%%whats the difference between my dad and cancer cancer dosent leave you
What is the difference between a Priest and a Doctor
The Doctor doesn’t like to give physicals.
What’s the difference between a bird and a human? “We don’t eat with our peckers
Him: What’s The Difference Between Incestry.com and Ancestry.com?
Her: What?
Him: Nothing, Either way you will be dating your Cousin
Q: What’s the difference between me and you? A: I’m not wasting my time reading this joke.
Whats the difference batween an onion and a baby.
One makes you cry when you cut it up
What’s the difference between a refrigerator and a gay guy? You have to ask permission before stuffing it with meat.
What’s the difference between a priest and acne? At least acne waits til the boy is 12 to come on his face.
What’s the difference between light and hard?
It’s easy to get to sleep with a light on.
What’s the Difference between an emo kid and a pack of Oreos. The bar code on the emo kid gets longer everyday.
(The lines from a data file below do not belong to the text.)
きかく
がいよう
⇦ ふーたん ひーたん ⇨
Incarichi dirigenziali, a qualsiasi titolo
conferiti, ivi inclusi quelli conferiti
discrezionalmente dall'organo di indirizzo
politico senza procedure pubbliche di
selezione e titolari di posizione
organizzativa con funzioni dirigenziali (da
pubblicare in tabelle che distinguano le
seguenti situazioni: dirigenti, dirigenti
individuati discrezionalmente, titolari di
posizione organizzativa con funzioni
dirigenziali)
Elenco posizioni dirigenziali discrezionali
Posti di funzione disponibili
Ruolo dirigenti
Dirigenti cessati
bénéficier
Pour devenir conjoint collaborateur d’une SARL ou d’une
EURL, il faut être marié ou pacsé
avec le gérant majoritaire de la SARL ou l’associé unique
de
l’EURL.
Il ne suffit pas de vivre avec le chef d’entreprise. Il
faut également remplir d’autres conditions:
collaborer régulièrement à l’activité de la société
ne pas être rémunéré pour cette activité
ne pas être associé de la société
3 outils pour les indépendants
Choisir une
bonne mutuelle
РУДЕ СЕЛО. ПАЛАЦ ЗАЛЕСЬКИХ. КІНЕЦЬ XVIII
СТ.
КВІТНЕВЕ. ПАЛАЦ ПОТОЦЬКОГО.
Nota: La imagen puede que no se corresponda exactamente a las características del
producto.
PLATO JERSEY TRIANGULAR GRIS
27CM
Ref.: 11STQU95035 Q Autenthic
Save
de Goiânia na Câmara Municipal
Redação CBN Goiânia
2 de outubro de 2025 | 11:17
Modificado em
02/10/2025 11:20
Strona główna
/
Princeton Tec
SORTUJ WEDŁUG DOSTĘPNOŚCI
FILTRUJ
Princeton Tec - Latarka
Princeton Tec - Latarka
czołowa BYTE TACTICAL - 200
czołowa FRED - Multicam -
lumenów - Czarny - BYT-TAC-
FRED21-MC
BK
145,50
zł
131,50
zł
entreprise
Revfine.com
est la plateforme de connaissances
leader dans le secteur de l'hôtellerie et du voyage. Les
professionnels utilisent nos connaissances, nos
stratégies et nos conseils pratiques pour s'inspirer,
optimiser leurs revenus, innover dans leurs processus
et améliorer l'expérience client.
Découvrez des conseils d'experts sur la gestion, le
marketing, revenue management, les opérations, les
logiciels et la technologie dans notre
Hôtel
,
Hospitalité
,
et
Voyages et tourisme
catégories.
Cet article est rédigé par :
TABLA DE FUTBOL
Roast: What is the difference between your girlfriend and a walrus? One is hairy and smells like fish and the other is a walrus. Your welcome
What is the difference between a Catholic priest and Acne? – Acne comes on your face after you turn 13.
What’s the difference between a feminist and suicide vest
A least one does something when it is triggered
What’s the difference between a knife and my life?
A knife has a point.
What the difference between a feminist and Hitler?
Both were good at starting wars, only difference was Hitler knew when to kill himself afterwards.
What is the difference in having a granny fetish and necrophilia? A few weeks.